What is required ->
Your answer must be the records below, repeated exactly, with every picture left out.

Task input ->
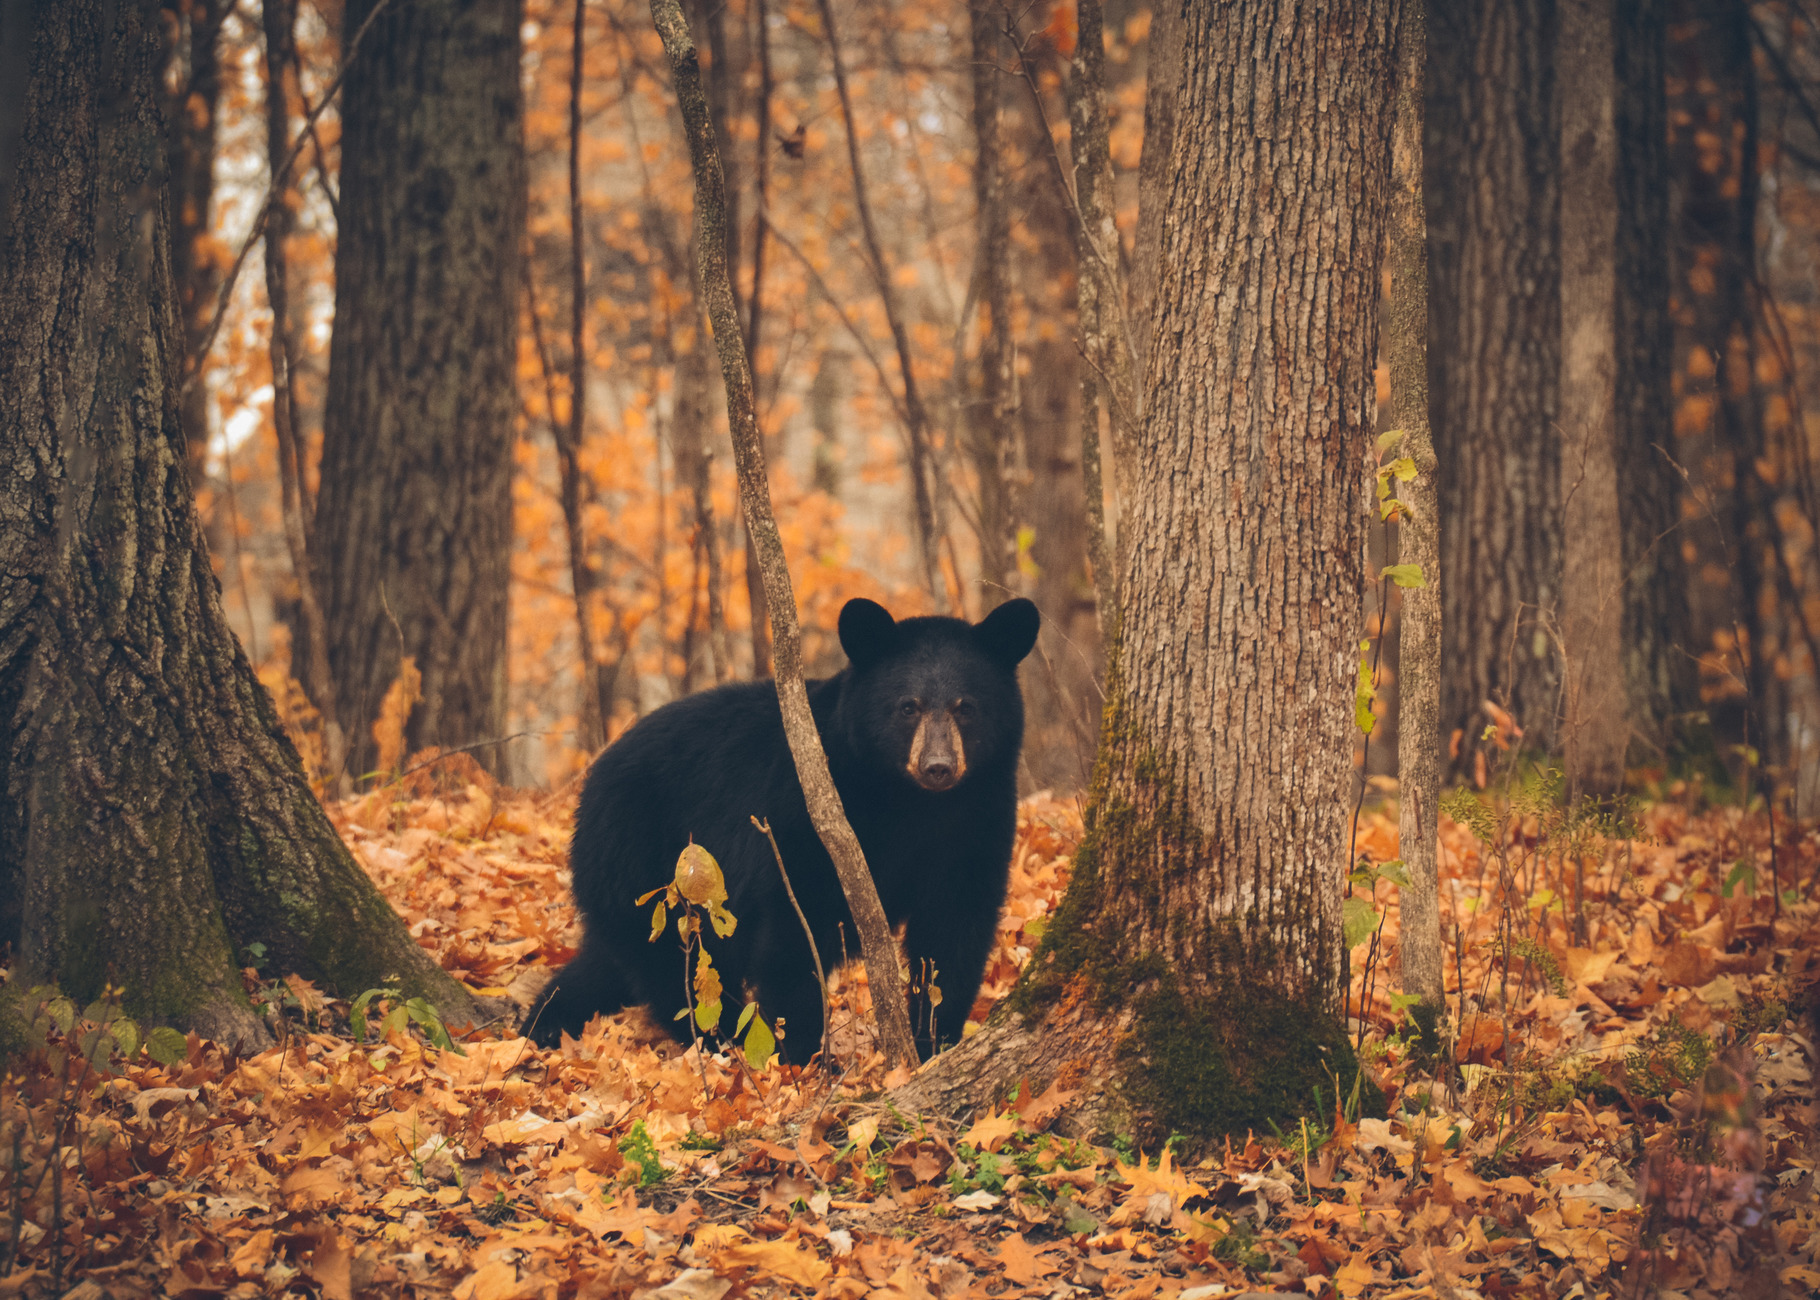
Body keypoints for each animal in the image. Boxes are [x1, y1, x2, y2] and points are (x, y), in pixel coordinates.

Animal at [525, 595, 1040, 1062]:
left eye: (965, 707)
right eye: (908, 707)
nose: (938, 766)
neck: (911, 802)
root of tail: (588, 786)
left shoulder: (978, 818)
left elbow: (955, 926)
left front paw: (935, 1040)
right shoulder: (809, 811)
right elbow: (796, 924)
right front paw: (799, 1053)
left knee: (607, 965)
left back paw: (545, 1021)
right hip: (648, 869)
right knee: (677, 969)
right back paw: (721, 1040)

Finished exercise ->
Body keypoints for each animal in the image. Boxes are [x1, y1, x2, y2] and points are (x, y), in pixel coordinates.

Animal at [525, 595, 1040, 1062]:
left eye: (965, 707)
right eye: (908, 707)
nose: (938, 766)
neck: (911, 802)
root of tail: (588, 786)
left shoulder: (978, 818)
left elbow: (955, 926)
left front paw: (935, 1040)
right shoulder: (809, 811)
right elbow: (796, 924)
right front paw: (799, 1053)
left knee: (607, 965)
left back paw: (545, 1021)
right hip: (648, 869)
right knee: (677, 969)
right back paw: (721, 1040)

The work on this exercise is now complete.